Reluctant Bain heads back to court

David Bain is anguished by the prospect of returning to court to pursue a High Court claim against Justice Minister Judith Collins, his long-term advocate Joe Karam says.

Mr Karam yesterday confirmed Mr Bain had filed a claim in the High Court at Auckland seeking a judicial review of the actions of the Justice Minister.

The claim concerns her actions after she received the report from former Canadian Justice Ian Binnie, who found that on the balance of probabilities Mr Bain was innocent, and the process behind the report from Robert Fisher QC.

The minister released Justice Binnie's report and Dr Fisher's peer review last month, which concluded the Binnie report was fundamentally flawed. Mr Bain's claim includes allegations the minister breached his right to natural justice, breached his rights under he New Zealand Bill of Rights Act (1990), acted in bad faith, abused her power, and acted in a biased, unreasonable and predetermined manner.

In a statement, Ms Collins said Mr Bain's application fell outside Cabinet guidelines and was at the discretion of Cabinet.

''I have taken steps to ensure the process is fair and proper throughout.

''Put simply, it would be unacceptable for Cabinet to base its decision for compensation on an unsafe and flawed report.
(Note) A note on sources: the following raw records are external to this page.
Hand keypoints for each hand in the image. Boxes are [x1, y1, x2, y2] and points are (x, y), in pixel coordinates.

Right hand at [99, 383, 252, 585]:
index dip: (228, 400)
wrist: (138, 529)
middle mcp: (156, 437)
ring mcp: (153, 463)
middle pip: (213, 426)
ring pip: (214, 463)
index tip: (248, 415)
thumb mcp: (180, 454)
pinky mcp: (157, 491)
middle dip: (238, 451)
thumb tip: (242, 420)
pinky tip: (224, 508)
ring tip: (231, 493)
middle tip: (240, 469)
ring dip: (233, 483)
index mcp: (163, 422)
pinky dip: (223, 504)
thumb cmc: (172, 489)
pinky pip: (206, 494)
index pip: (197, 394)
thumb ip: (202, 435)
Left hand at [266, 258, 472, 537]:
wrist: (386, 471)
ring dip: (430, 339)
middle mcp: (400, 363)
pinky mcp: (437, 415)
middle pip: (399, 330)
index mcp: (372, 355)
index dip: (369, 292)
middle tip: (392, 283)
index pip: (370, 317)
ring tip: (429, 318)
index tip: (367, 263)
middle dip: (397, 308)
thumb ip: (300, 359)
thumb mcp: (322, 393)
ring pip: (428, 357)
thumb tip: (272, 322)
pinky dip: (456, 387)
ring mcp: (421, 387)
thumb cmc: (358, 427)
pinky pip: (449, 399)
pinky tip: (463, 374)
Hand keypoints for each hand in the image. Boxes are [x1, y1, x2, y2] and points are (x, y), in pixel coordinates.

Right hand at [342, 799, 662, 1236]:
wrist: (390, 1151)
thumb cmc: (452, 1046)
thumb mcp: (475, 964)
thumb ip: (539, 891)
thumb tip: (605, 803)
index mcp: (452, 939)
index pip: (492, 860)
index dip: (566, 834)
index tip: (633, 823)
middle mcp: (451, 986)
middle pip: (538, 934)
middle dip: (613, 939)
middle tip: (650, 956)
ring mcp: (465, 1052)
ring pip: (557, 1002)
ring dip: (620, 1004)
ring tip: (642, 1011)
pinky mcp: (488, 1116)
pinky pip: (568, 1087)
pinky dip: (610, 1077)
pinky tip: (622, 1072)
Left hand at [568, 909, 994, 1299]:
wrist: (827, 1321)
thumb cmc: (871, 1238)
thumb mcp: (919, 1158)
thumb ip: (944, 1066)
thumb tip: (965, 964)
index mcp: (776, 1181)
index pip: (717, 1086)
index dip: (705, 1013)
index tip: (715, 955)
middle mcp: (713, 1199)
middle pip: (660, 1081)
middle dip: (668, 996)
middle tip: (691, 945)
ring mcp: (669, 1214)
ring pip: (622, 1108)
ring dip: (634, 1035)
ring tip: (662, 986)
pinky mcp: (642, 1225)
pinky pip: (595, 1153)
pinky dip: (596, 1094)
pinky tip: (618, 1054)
That would not have resulted in justice for anyone, let alone Mr Bain.

''Mr Bain has requested the Government put his application for compensation on hold. This will result in further delay. I am considering his request.''

She declined to comment further as the matter was before the courts.

Mr Karam said last night the only person disadvantaged by a delay in the compensation decision was Mr Bain, who had no confidence his claim was being assessed in a fair manner.

''The reason he is being disadvantaged is because he is being excluded from the process for the last six months. How could justice have been better served by having David Bain excluded?''Communication between the minister and the Bain legal team was ''non-existent'', Mr Karam said.

''What we know about the process we only find out through media releases. We have been completely sidelined, so how can you have confidence in that process?''He said most civil actions ended out of court. It was a ''last resort'' for Mr Bain's team, and had anguished Mr Bain.

''He entered into this process in good faith and thought it would be ended when Justice Binnie's report was filed and he has had enough of courts, claims and inquiries and everything else and just wants to get on with his life.''

Mr Bain had ''no hope'' of paying his legal team, which also anguished him, he said.

His legal team had worked on a pro bono basis, but if the hours had been charged since the application for compensation was lodged in early 2010, the fee would be about $400,000.

''If the [judicial review application] goes all the way to the Supreme Court, it will be another $400,000,'' Mr Karam said.

''He just wants an end to it, and can't understand why the Government doesn't want an end to it.''

Mr Bain was convicted in 1995 of murdering his family and spent 13 years in jail before being acquitted in a 2009 retrial. The retrial came after the Privy Council in 2007 quashed his conviction after finding there had been a substantial miscarriage of justice. An application for compensation for wrongful conviction from Mr Bain was received by former justice minister Simon Power in March 2010.